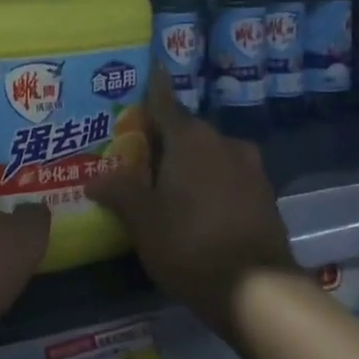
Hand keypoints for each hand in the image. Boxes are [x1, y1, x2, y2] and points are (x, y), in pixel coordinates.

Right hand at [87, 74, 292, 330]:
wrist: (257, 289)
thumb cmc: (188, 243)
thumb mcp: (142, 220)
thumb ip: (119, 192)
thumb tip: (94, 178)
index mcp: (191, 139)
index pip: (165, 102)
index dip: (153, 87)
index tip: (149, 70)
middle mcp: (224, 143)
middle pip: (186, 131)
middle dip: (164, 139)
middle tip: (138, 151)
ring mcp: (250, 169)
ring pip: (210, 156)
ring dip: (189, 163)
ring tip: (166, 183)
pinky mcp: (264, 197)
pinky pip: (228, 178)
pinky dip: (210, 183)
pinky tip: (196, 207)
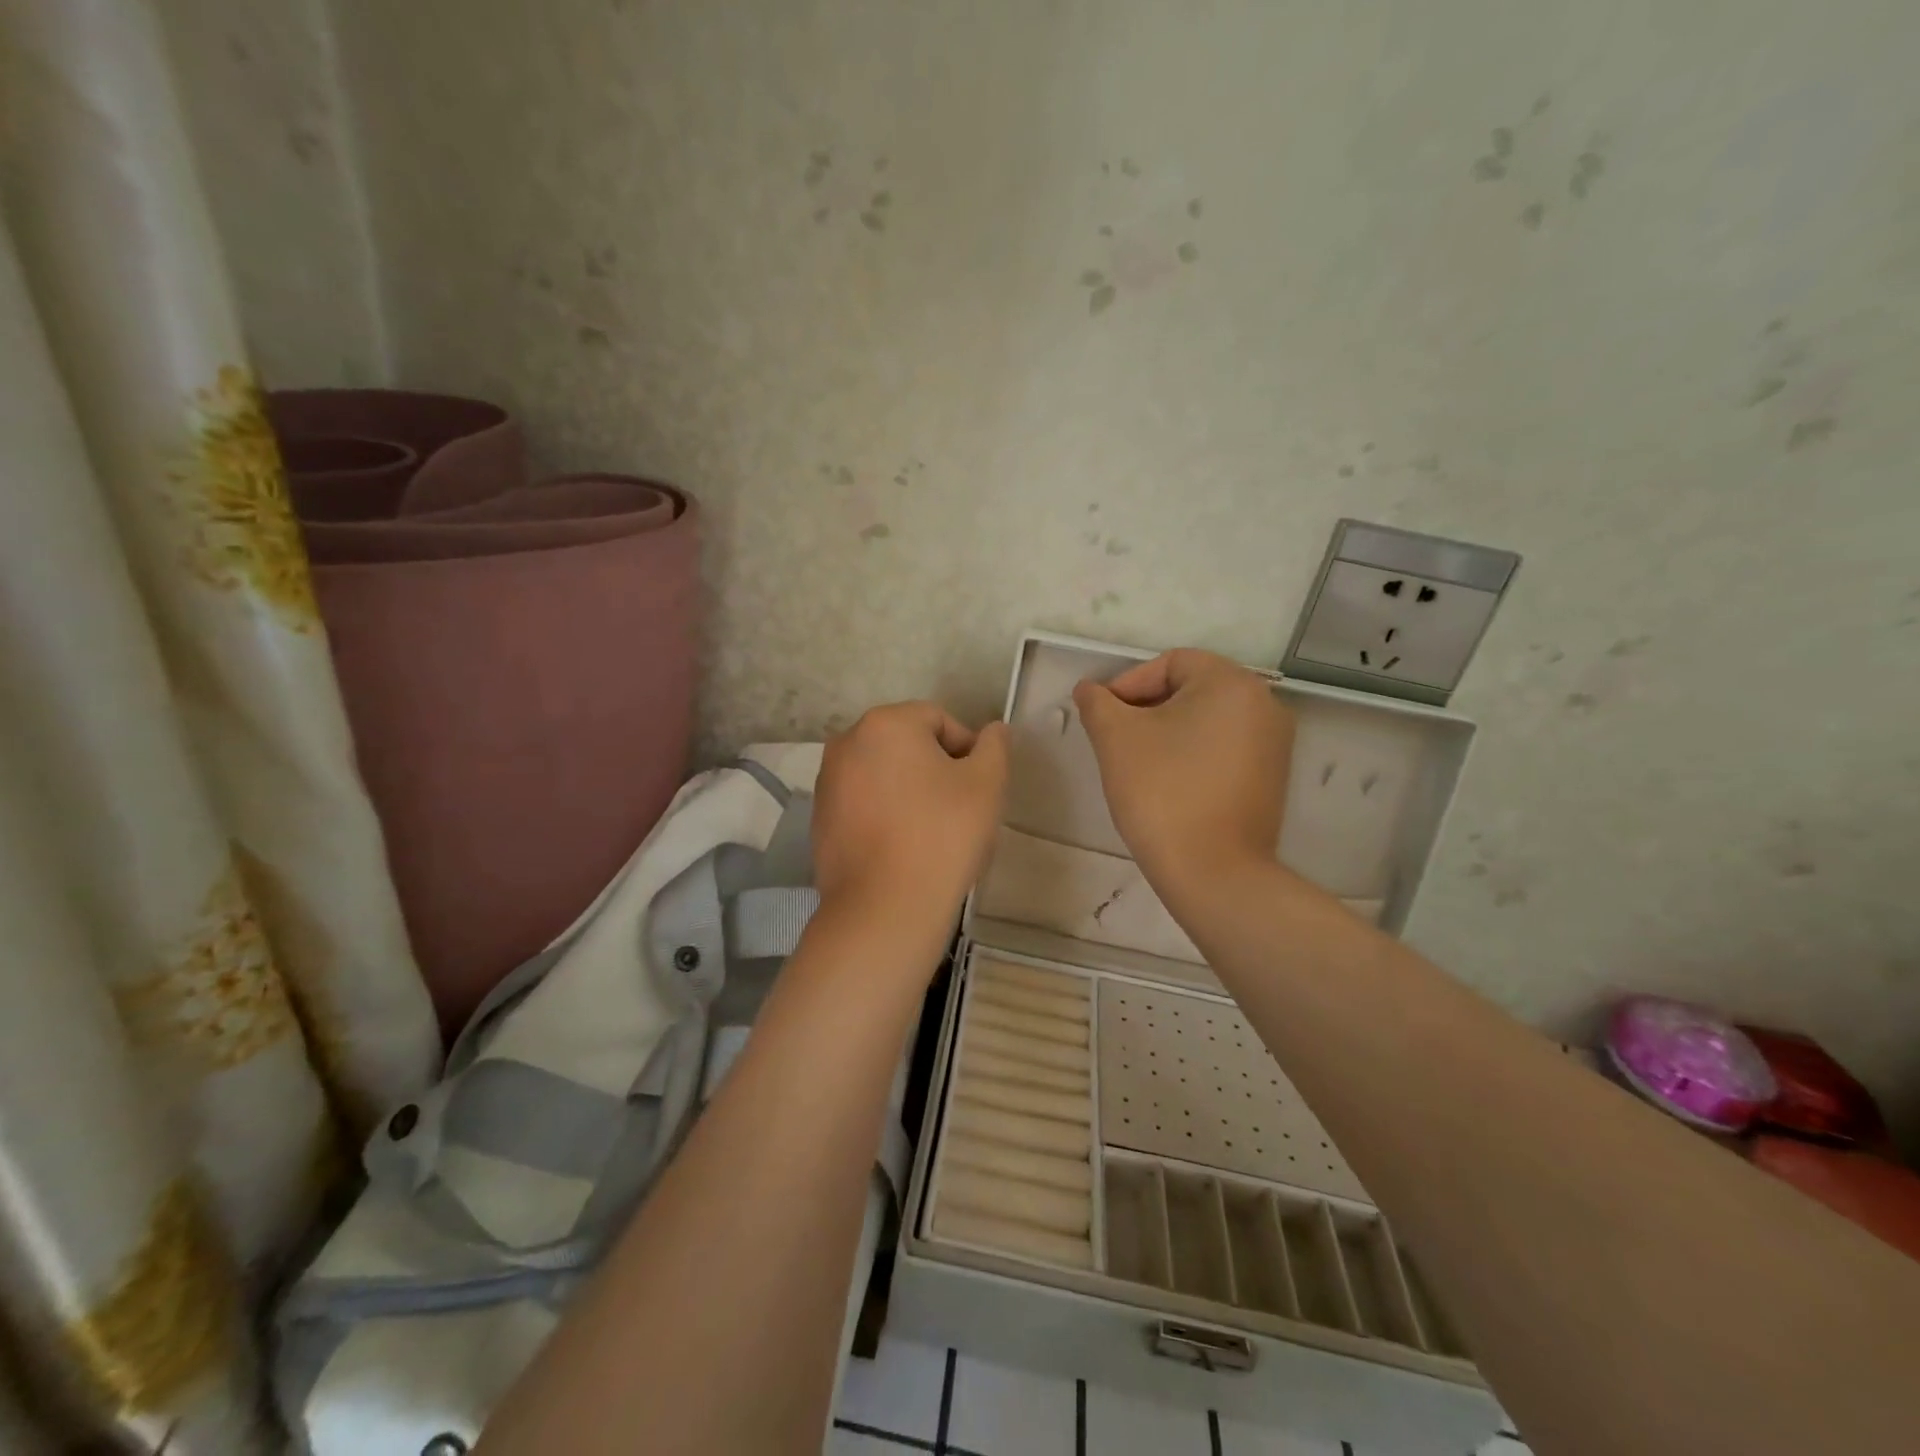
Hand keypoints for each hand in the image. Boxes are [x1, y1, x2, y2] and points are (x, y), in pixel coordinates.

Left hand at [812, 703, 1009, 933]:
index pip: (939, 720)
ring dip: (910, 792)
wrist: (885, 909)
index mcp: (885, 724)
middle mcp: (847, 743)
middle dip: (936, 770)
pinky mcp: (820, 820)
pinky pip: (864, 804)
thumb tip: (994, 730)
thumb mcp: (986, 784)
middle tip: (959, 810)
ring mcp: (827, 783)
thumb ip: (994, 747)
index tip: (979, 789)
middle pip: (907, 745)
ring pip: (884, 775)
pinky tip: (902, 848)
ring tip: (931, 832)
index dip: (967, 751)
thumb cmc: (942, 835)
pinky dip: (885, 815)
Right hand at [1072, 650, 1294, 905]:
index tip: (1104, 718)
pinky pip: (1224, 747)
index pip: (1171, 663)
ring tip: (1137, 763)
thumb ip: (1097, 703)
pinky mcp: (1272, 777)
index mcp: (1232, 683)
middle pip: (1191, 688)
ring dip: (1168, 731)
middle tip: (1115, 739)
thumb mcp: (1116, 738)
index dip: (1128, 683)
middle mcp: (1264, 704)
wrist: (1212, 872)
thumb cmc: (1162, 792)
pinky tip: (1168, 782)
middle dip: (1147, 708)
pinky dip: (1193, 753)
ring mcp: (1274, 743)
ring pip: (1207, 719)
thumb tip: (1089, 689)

====

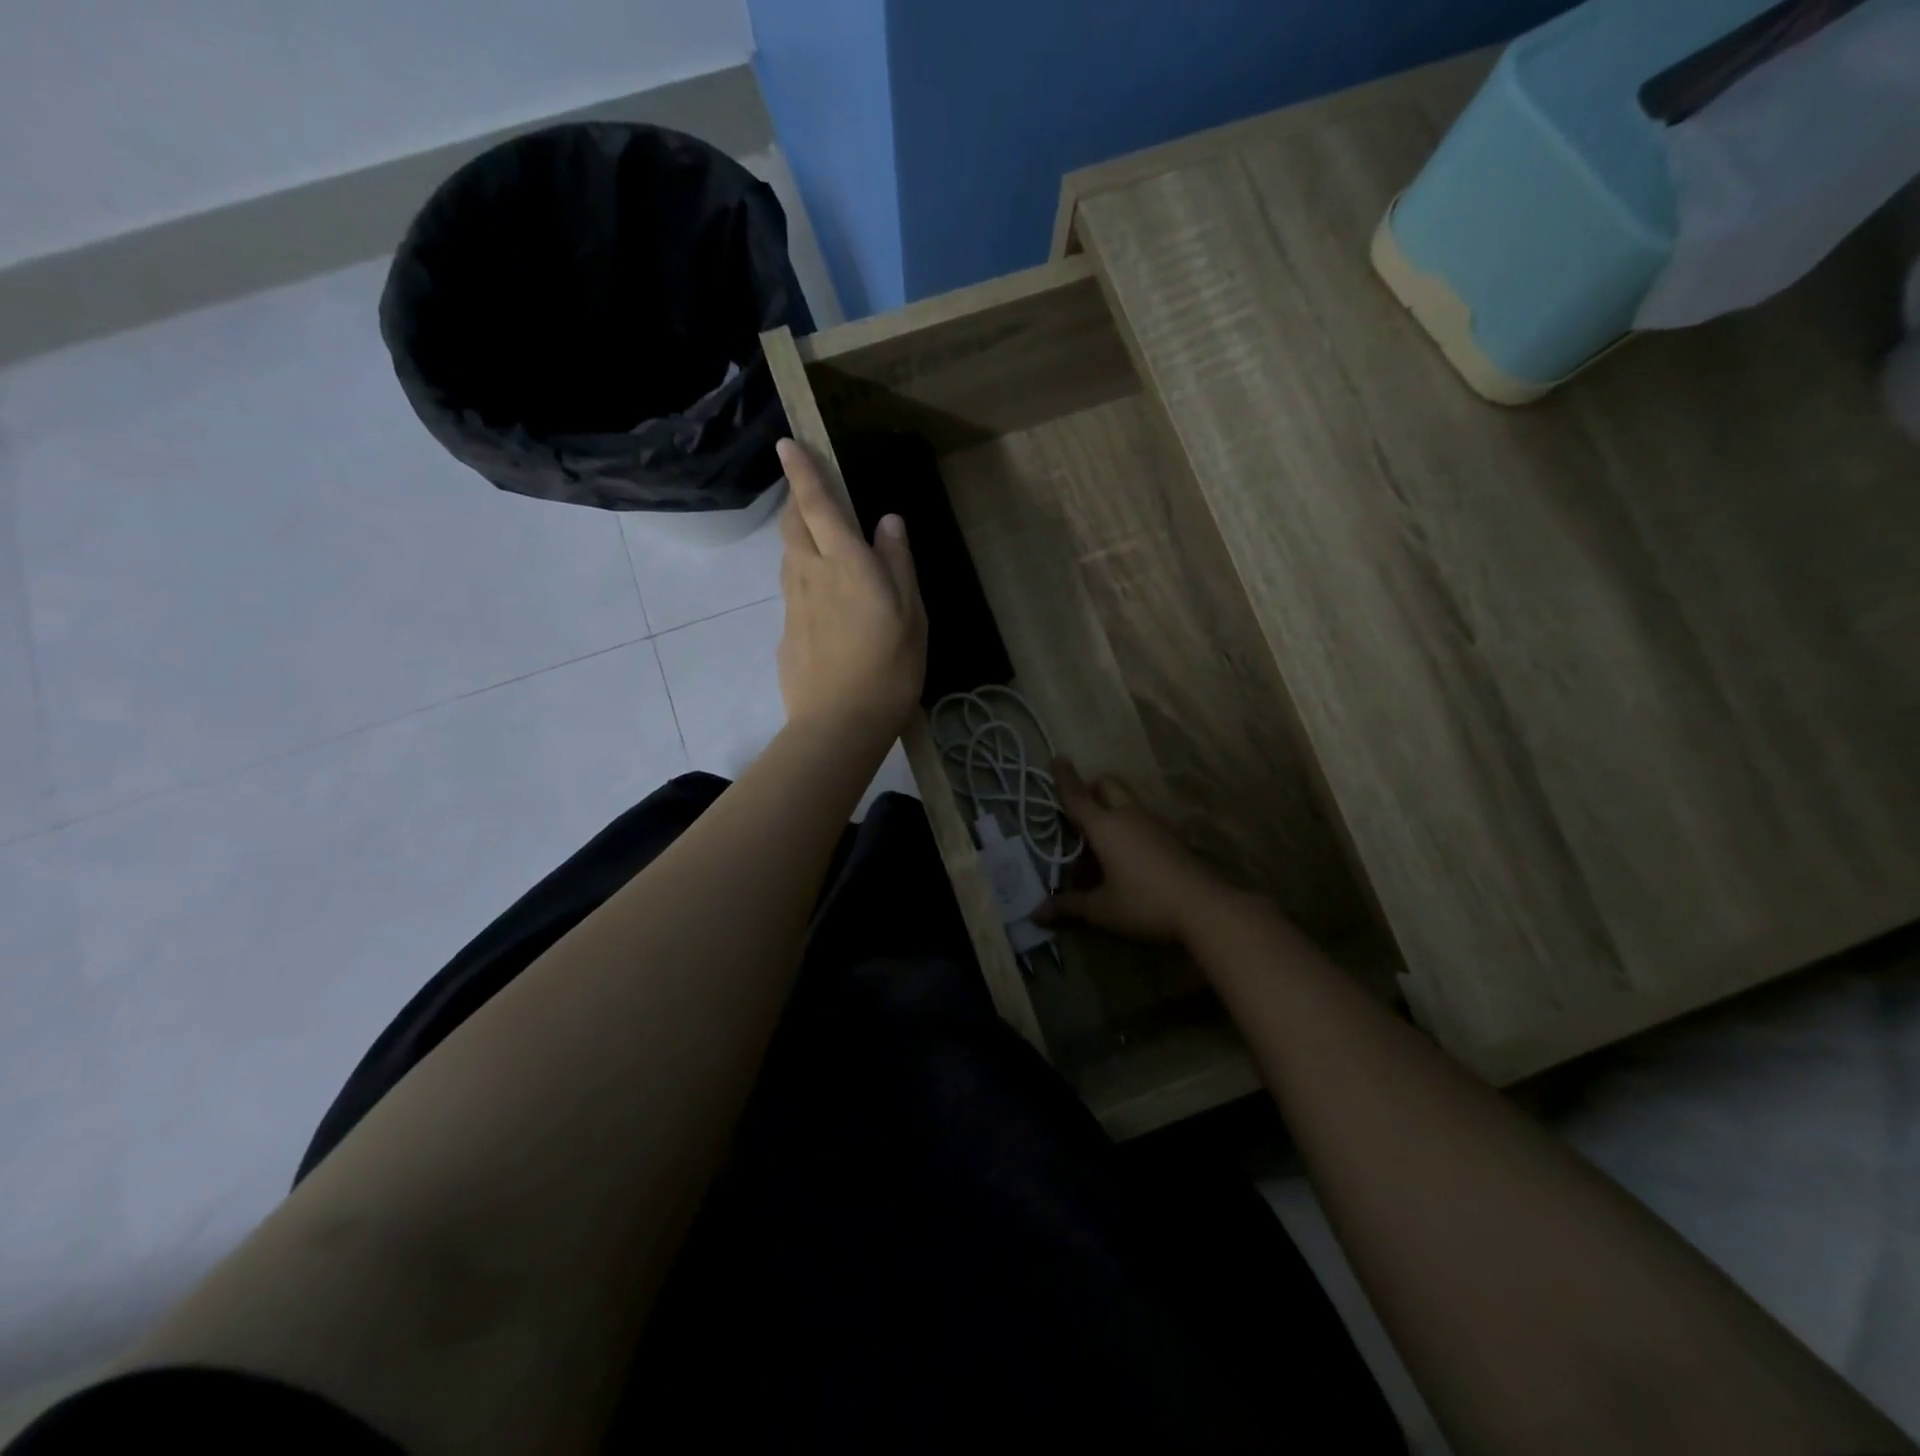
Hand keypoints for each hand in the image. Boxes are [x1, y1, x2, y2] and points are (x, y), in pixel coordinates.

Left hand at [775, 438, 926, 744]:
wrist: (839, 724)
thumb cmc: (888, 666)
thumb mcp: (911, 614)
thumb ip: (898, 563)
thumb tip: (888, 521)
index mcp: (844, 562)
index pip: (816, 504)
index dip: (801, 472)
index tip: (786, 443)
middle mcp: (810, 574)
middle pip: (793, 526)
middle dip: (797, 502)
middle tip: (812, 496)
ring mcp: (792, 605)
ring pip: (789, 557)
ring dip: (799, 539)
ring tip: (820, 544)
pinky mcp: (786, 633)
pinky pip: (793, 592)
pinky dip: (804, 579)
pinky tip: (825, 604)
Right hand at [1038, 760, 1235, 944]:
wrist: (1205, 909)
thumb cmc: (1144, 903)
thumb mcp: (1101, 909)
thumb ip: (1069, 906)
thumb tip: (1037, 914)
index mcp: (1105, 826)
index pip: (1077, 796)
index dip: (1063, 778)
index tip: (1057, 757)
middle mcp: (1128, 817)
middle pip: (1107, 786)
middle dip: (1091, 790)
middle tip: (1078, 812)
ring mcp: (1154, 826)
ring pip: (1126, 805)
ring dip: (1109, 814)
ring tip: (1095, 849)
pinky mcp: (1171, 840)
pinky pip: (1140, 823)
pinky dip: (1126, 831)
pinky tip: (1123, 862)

====

_WHAT YOU HAVE TO DO_.
Since only part of the listing is wanted, copy exactly the lines from the one holding "thumb ip: (1097, 703)" to the one holding "thumb tip: (1089, 689)", both included.

_COMPLETED TASK_.
thumb ip: (1097, 703)
pinky mcp: (1272, 777)
index mcp: (1232, 683)
middle pip: (1191, 688)
ring dip: (1168, 731)
middle tip: (1115, 739)
thumb mcp: (1116, 738)
index dip: (1128, 683)
middle mcp: (1264, 704)
wrist: (1212, 872)
thumb cmc: (1162, 792)
pinky tip: (1168, 782)
middle dip: (1147, 708)
pinky dip: (1193, 753)
ring mcp: (1274, 743)
ring pip: (1207, 719)
thumb tip: (1089, 689)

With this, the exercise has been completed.